It's going to be another chilly one here today. Right now its in the upper 40's, and it might tick a few degrees higher. Partly cloudy right now, and expected to remain that way.
Didn't get a chance to blog after last night's game, which I apologize for.
Phils are staring 0-3 in the face. The Nationals, meanwhile, are 3-0 for the first time since 1951, when they were the Washington Senators. Jamie Moyer gets the start today against Jason Bergmann. There is no such thing as a must-win this early in the season, but the Phils would certainly like to wrap up this home series with a victory before hitting the road tonight for Cincinnati.
Here's this morning's run down:
1) PSYCHO-ANALYSIS: Last night's loss didn't appear to affect the team nearly as much as the season-opening 11-6 win. Cole Hamels pitched tremendous in seven of his eight innings. He got off to a rocky start in the first, but settled down and allowed just one run - on a sixth-inning solo shot by Ryan Zimmerman that proved to be the game's only run. Yes, the Phillies didn't hit. But no one expects that to be a problem all season. They struggled during the spring, and during last season's playoff series loss to Colorado, but hitting is the least of anybody's concerns. One thing to keep your eye on, however, are some of the guys who the team is counting on to step up this season: CF Shane Victorino doesn't have a hit yet, while Pedro Feliz, Jayson Werth and Geoff Jenkins have combined for just one. We largely know what to expect out of Jimmy Rollins, Chase Utley, Ryan Howard, Pat Burrell and Carlos Ruiz. But at least one of these positions -- third base (Pedro Feliz), right field (Werth/Jenkins), center field (Victorino) -- needs to help fill the offensive production that was lost when Aaron Rowand signed with San Francisco in the offseason.

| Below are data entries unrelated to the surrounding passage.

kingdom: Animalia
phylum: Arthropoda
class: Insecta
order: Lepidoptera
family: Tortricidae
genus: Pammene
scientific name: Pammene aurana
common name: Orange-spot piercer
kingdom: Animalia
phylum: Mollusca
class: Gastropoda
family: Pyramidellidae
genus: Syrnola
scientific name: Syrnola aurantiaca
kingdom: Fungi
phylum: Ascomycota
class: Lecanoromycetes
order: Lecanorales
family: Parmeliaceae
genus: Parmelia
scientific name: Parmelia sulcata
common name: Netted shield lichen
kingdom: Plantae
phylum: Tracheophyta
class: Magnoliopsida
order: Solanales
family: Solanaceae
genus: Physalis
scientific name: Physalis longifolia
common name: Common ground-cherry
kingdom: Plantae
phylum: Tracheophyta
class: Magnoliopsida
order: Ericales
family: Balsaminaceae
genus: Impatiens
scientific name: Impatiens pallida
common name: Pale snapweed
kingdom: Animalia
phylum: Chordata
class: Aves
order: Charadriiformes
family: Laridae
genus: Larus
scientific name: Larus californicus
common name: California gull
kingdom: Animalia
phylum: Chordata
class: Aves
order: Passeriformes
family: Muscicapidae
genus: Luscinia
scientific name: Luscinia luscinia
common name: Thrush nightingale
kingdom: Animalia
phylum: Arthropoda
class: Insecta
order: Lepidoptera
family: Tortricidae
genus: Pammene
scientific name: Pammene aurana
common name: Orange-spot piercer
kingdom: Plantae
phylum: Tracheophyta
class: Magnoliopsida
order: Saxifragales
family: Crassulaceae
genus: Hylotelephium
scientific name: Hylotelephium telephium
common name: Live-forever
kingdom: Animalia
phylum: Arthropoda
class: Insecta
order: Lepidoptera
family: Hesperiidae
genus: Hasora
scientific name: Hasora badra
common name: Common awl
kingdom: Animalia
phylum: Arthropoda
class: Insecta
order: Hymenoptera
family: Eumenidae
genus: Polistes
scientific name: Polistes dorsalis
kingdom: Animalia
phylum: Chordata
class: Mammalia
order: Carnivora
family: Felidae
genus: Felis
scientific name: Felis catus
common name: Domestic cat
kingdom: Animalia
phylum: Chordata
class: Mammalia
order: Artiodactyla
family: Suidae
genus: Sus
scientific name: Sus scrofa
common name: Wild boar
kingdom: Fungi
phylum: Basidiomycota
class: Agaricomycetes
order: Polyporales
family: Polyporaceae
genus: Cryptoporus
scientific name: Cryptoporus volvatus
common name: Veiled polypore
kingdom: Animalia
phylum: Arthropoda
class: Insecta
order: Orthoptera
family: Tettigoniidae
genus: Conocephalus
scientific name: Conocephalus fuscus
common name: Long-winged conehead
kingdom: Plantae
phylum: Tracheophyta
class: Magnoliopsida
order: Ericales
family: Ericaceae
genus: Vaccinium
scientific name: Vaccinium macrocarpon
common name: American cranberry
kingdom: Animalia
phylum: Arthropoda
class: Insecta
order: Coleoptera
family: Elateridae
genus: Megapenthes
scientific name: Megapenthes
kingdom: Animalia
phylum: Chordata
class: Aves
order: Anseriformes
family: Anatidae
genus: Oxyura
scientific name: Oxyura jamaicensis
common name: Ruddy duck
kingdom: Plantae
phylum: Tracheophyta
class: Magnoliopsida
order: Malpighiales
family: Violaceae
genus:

2) NATIONALS' AUTHENTICITY: Is this team really as good as it is playing right now? I asked manager Charlie Manuel about it yesterday and responded by saying, "They've got a shot." Now, I'm not sure exactly what they have a shot at, and I'm sure Manuel was partly saying the right thing. But the fact is, players and coaches here have been impressed with the way the Nationals have handled themselves. Nick Johnson appears to be a huge upgrade at first base, Lastings Milledge is an excellent addition in center, and Paul Lo Duca isn't the worst catcher in the world (though don't tell that to the Phils fans who have booed him incessantly over the past two games). There's been some talk by some Phillies players about how they've struggled recently against Washington. I'm a little confused by that, because they were 12-6 against the Nats last year, tied for their best winning percentage against any NL team. Perhaps they are thinking back to 2006, when they went just 9-10 against a Washington team that finished just 71-91.
3) TOMORROW, TOMORROW: RHP Kyle Kendrick will square off against the Reds' Josh Fogg. Fogg, if you'll recall, is the pitcher who picked up the win for the Colorado Rockies in game two of the division playoffs last year, a game the Rockies won 10-5. He pitched two scoreless innings of relief against the Phils, allowing one hit. He signed with the Reds in the offseason.